**Problem to solve**
Transcribe all data verbatim. Skip the pictures.

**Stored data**
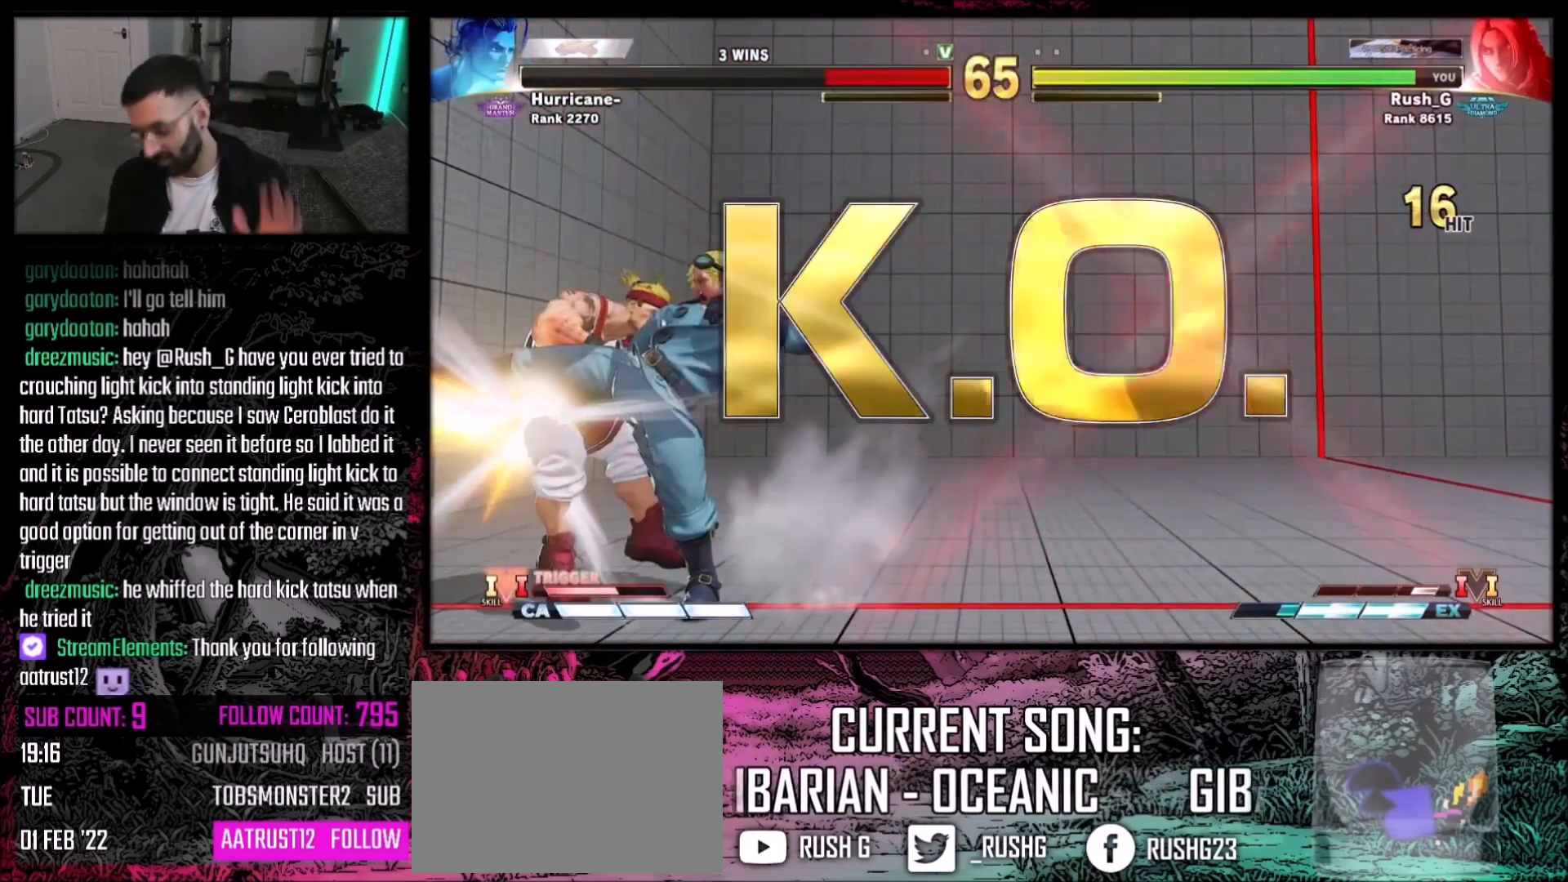
{"buttons": [], "events": []}
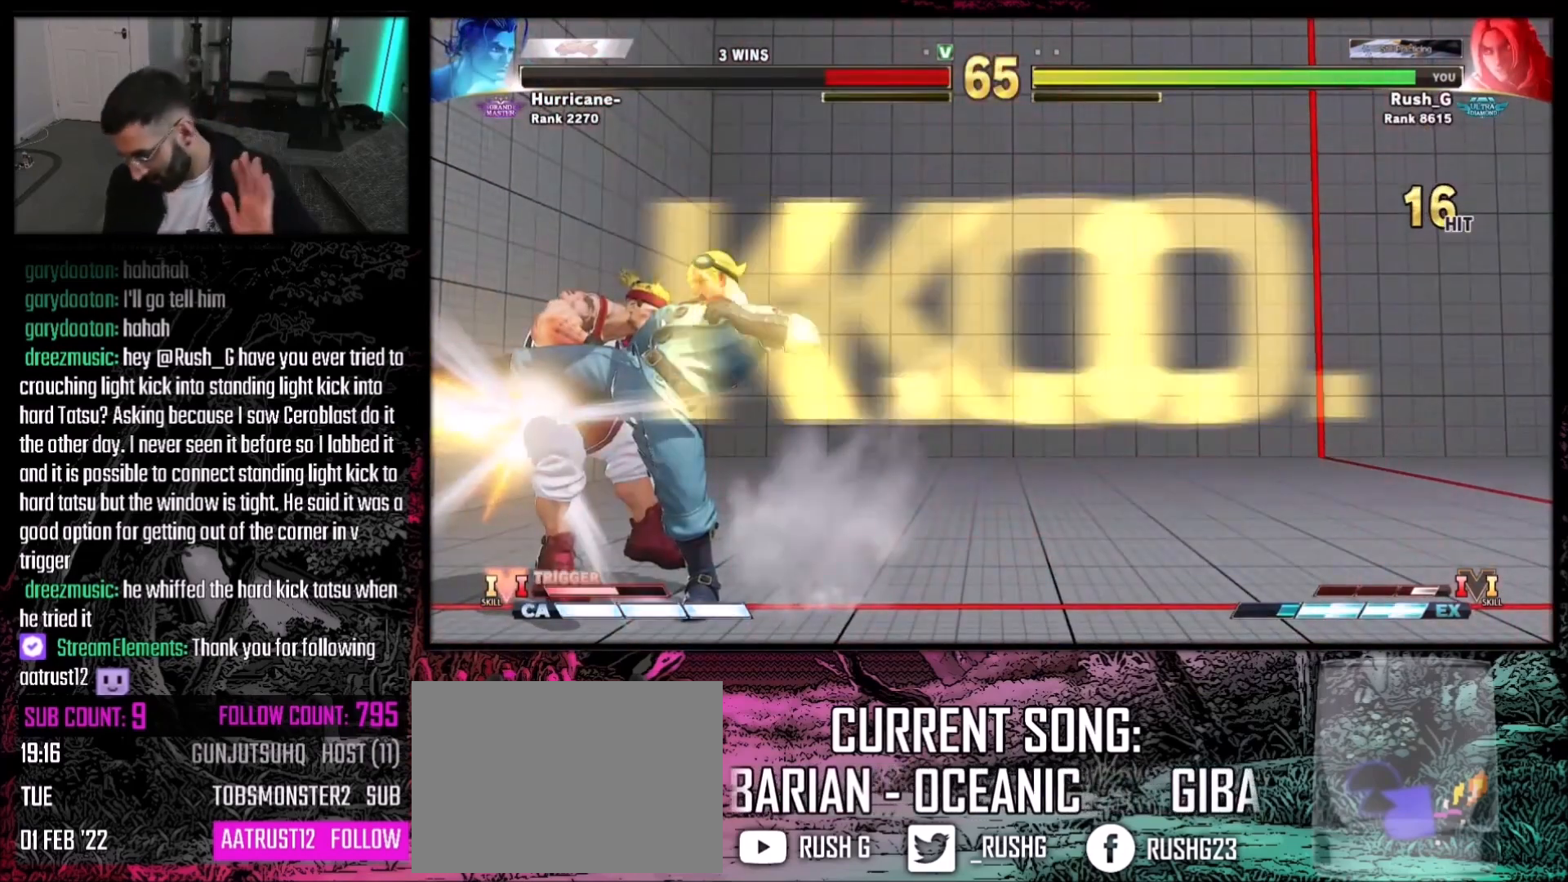
{"buttons": [], "events": []}
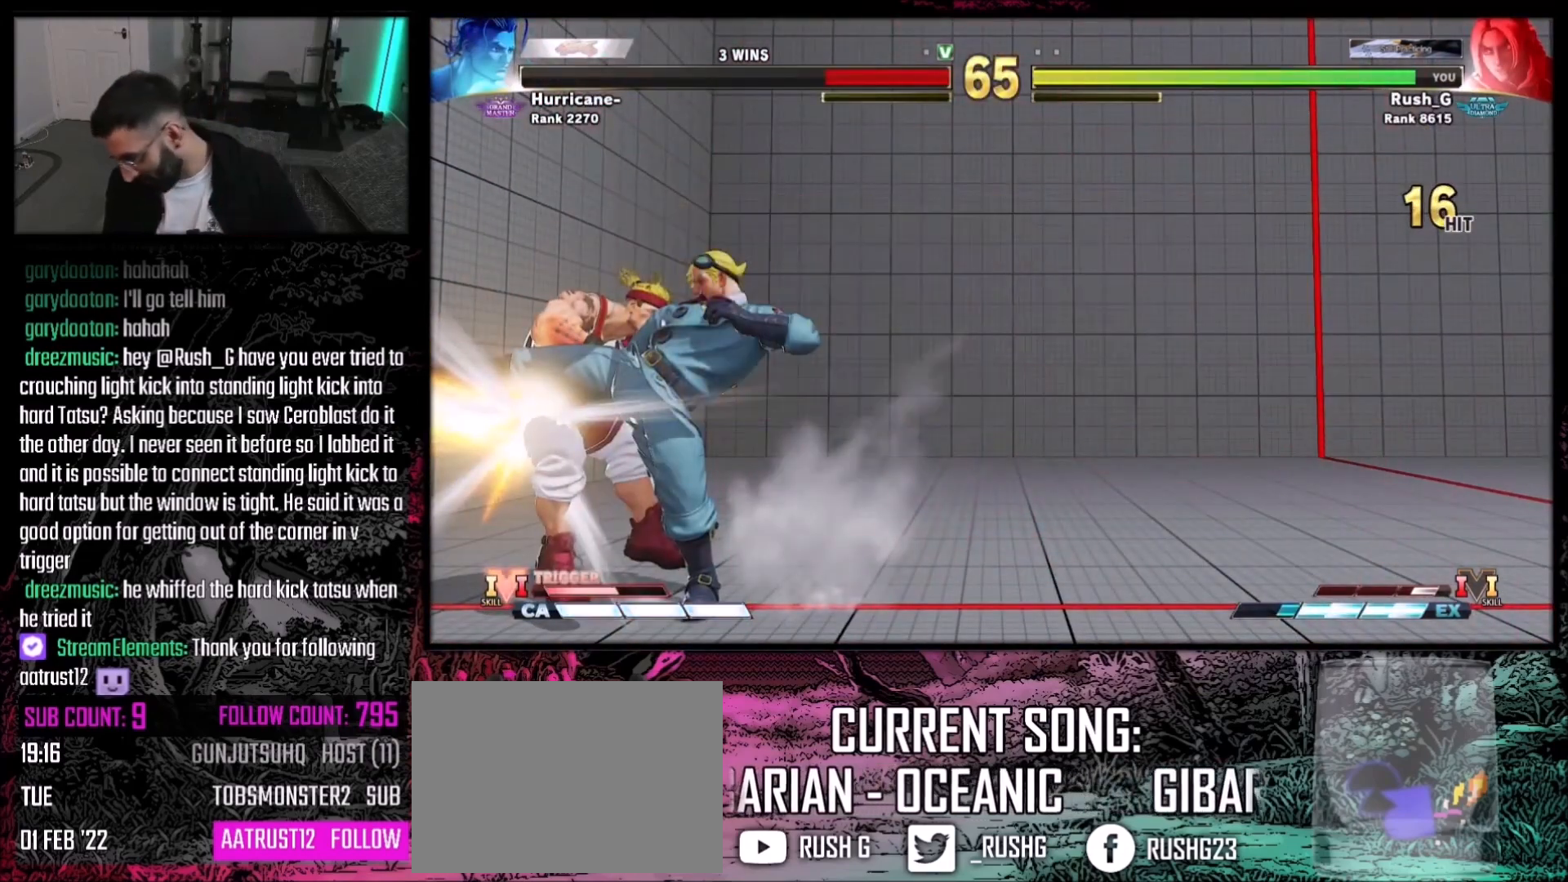
{"buttons": [], "events": []}
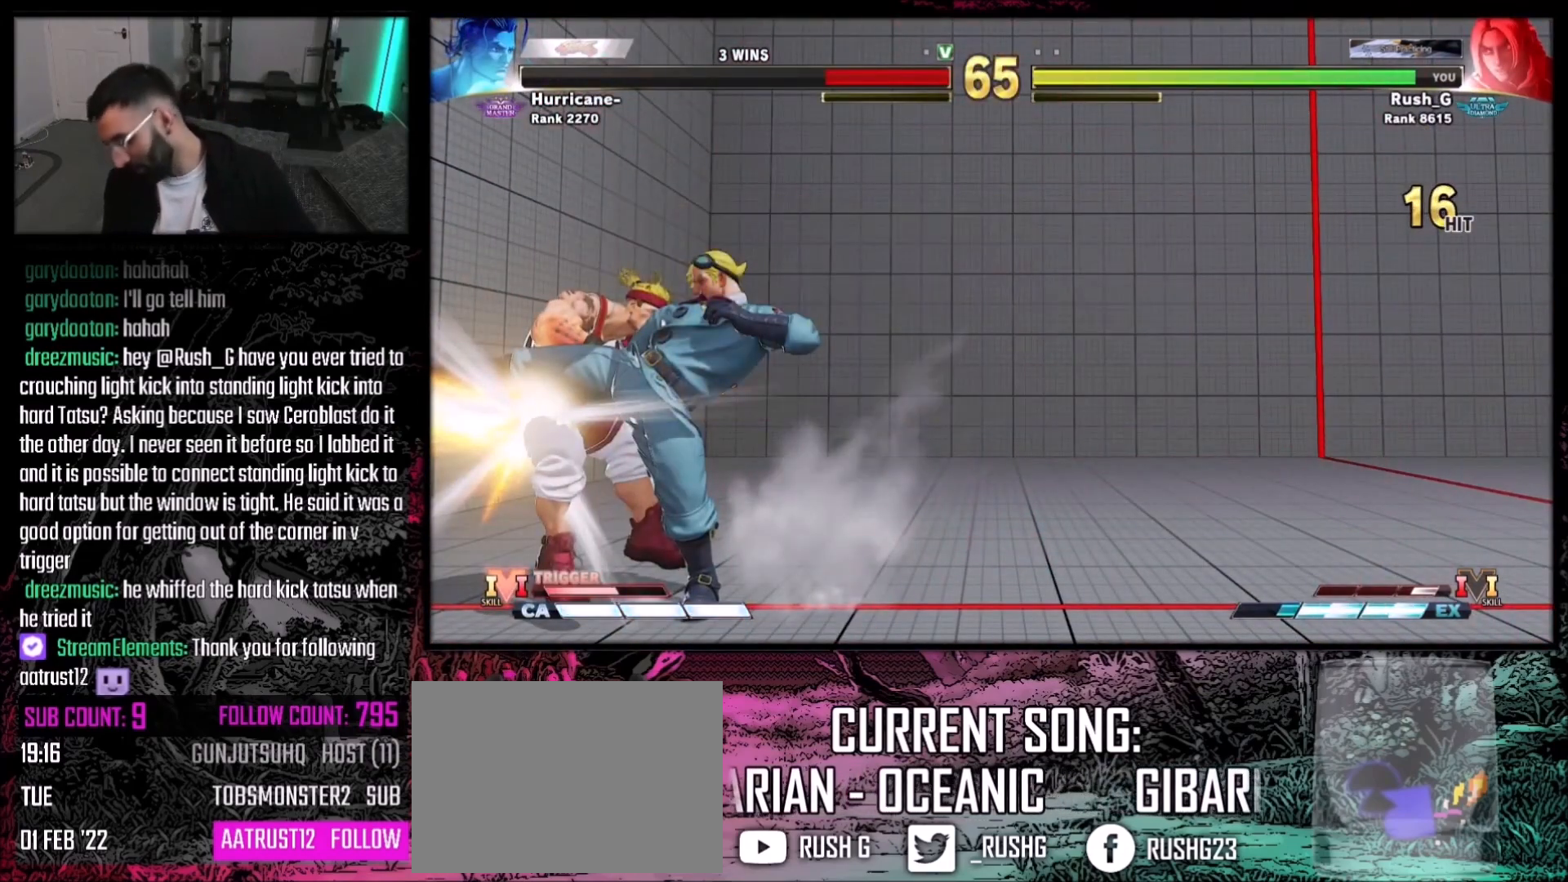
{"buttons": [], "events": []}
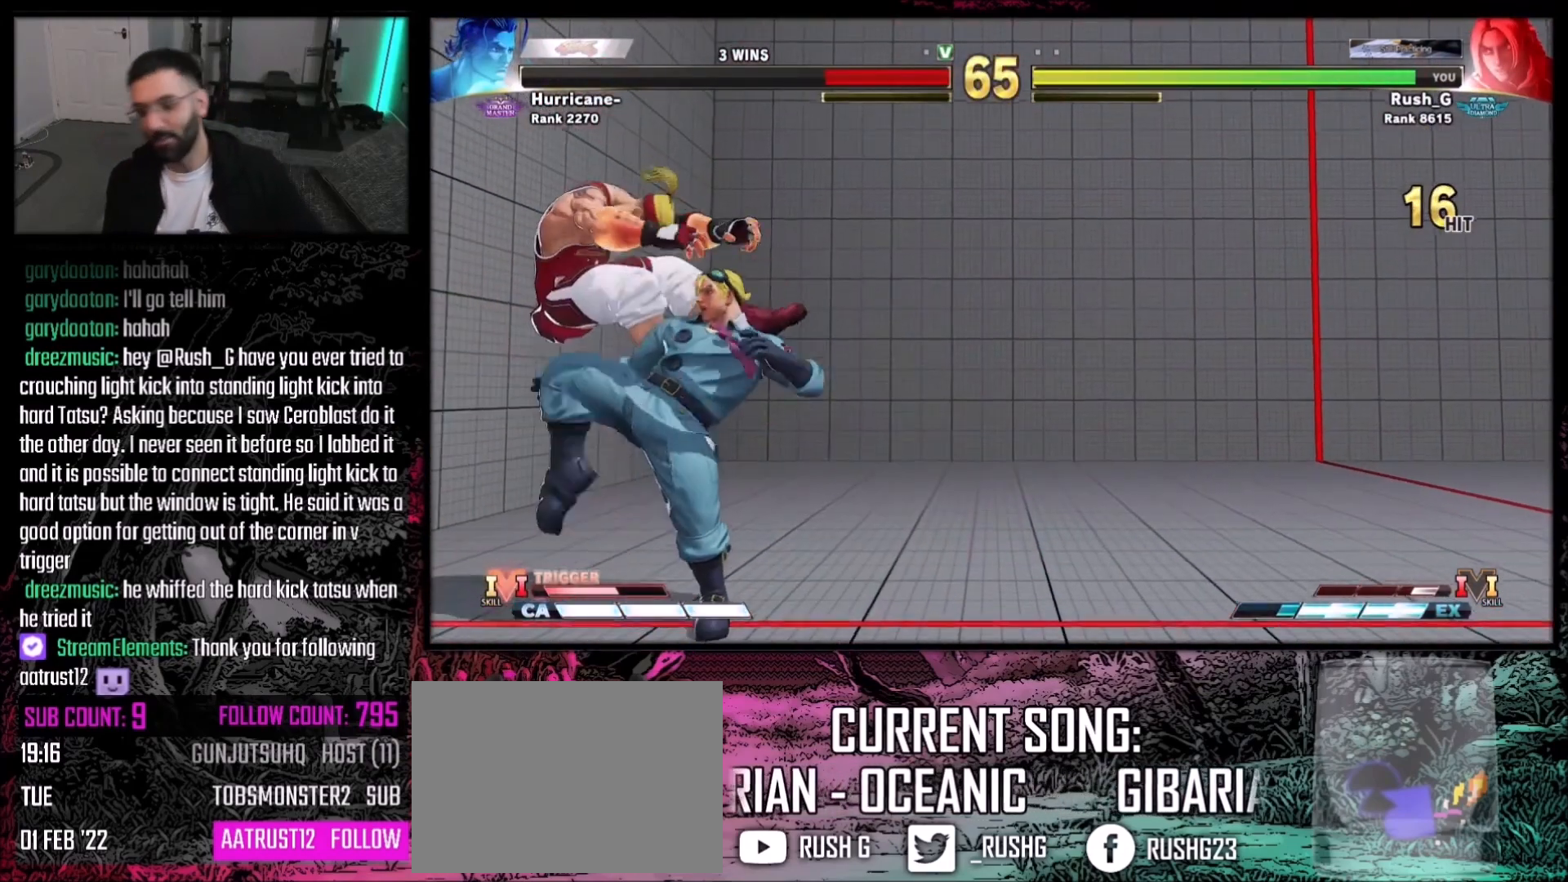
{"buttons": [], "events": []}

**Exercise output**
{"buttons": [], "events": []}
{"buttons": [], "events": []}
{"buttons": [], "events": []}
{"buttons": [], "events": []}
{"buttons": [], "events": []}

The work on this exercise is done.